Hi @rterakedis We configured SSO via the SAML app with salesforce as the Identity Provider, so not quite the same combination as you. To get everything working we needed a lot of help from an IT specialist at our Docebo reseller, but fortunately this was during our implementation and included in the price of the launch pack. To be honest, I don’t think we would have been able to handle it ourselves with standard support from the help desk.
Closing the loop on this:
Support agreed to help us troubleshoot, although before they got back to us we figured out the issue by looking at the Developer Tools in Chrome (Network Tab). On one of the failing calls, an error message called out (see below) that a requested scope was not allowed. During configuration, we had checked the box next to a scope in our Docebo OIDC configuration that wasn’t part of the permitted set of scopes configured in Salesforce. After fixing this, OIDC was working correctly.

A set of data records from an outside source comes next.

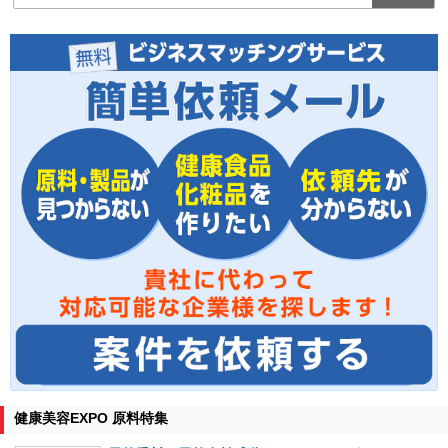
健康美容EXPO 原料特集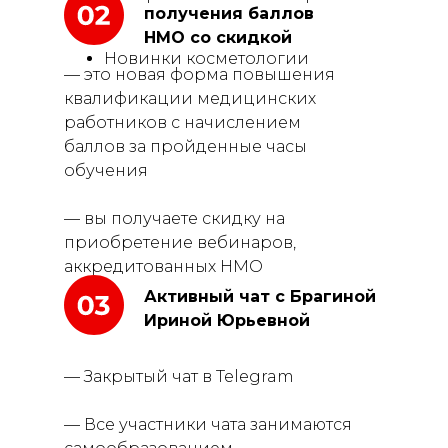
получения баллов
НМО со скидкой
Новинки косметологии
— это новая форма повышения
квалификации медицинских
работников с начислением
баллов за пройденные часы
обучения
— вы получаете скидку на
приобретение вебинаров,
аккредитованных НМО
Активный чат с Брагиной
Ириной Юрьевной
— Закрытый чат в Telegram
— Все участники чата занимаются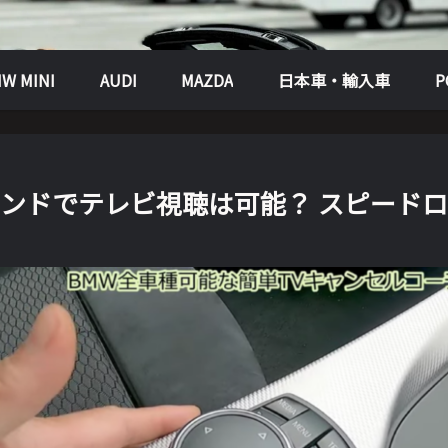
W MINI
AUDI
MAZDA
日本車・輸入車
しコマンドでテレビ視聴は可能？ スピー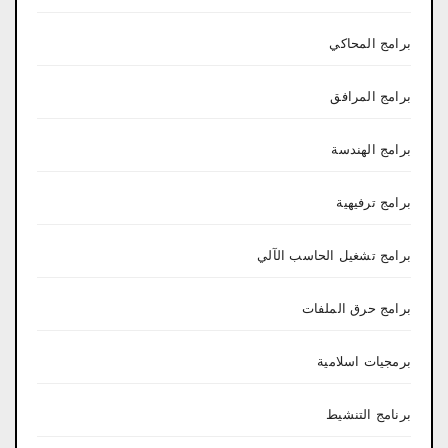
برامج المحاكي
برامج المرافق
برامج الهندسة
برامج ترفيهية
برامج تشغيل الحاسب الآلي
برامج حرق الملفات
برمجيات اسلامية
برنامج التنشيط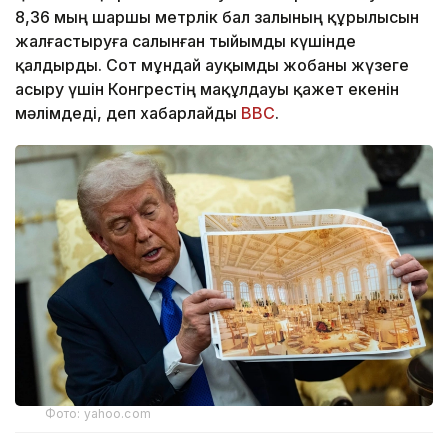
8,36 мың шаршы метрлік бал залының құрылысын
жалғастыруға салынған тыйымды күшінде
қалдырды. Сот мұндай ауқымды жобаны жүзеге
асыру үшін Конгрестің мақұлдауы қажет екенін
мәлімдеді, деп хабарлайды
BBC
.
Фото: yahoo.com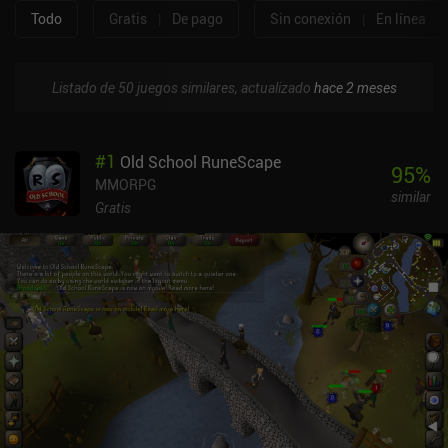
Todo
Gratis
|
De pago
Sin conexión
|
En línea
Listado de 50 juegos similares, actualizado
hace 2 meses
#
1
Old School RuneScape
95
%
MMORPG
similar
Gratis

That said, we found an issue setting up OIDC using Salesforce as the Identity Provider. When configuring the “connected app” in Salesforce, there is a checkbox in the “Configure ID Token” section where you can “include custom attributes.” We’ve used custom attributes with other SaaS providers to send additional user information in the claim. This claim comes across through OIDC as a “custom_attributes” claim, and the value of that claim is a JSON block of Key-value pairs (i.e. the custom data you’ve mapped inside Salesforce). Using this we could map non-standard things at the SaaS Provider by specifying the claim/key (i.e. “Company Name” == custom_attribute>company). Unfortunately, it appears Docebo adheres to the list of supported_claims made available at the Salesforce well-known URL (your-org.my.salesforce.com/.well-known/openid-configuration/ ) and won’t let you leverage these custom attributes.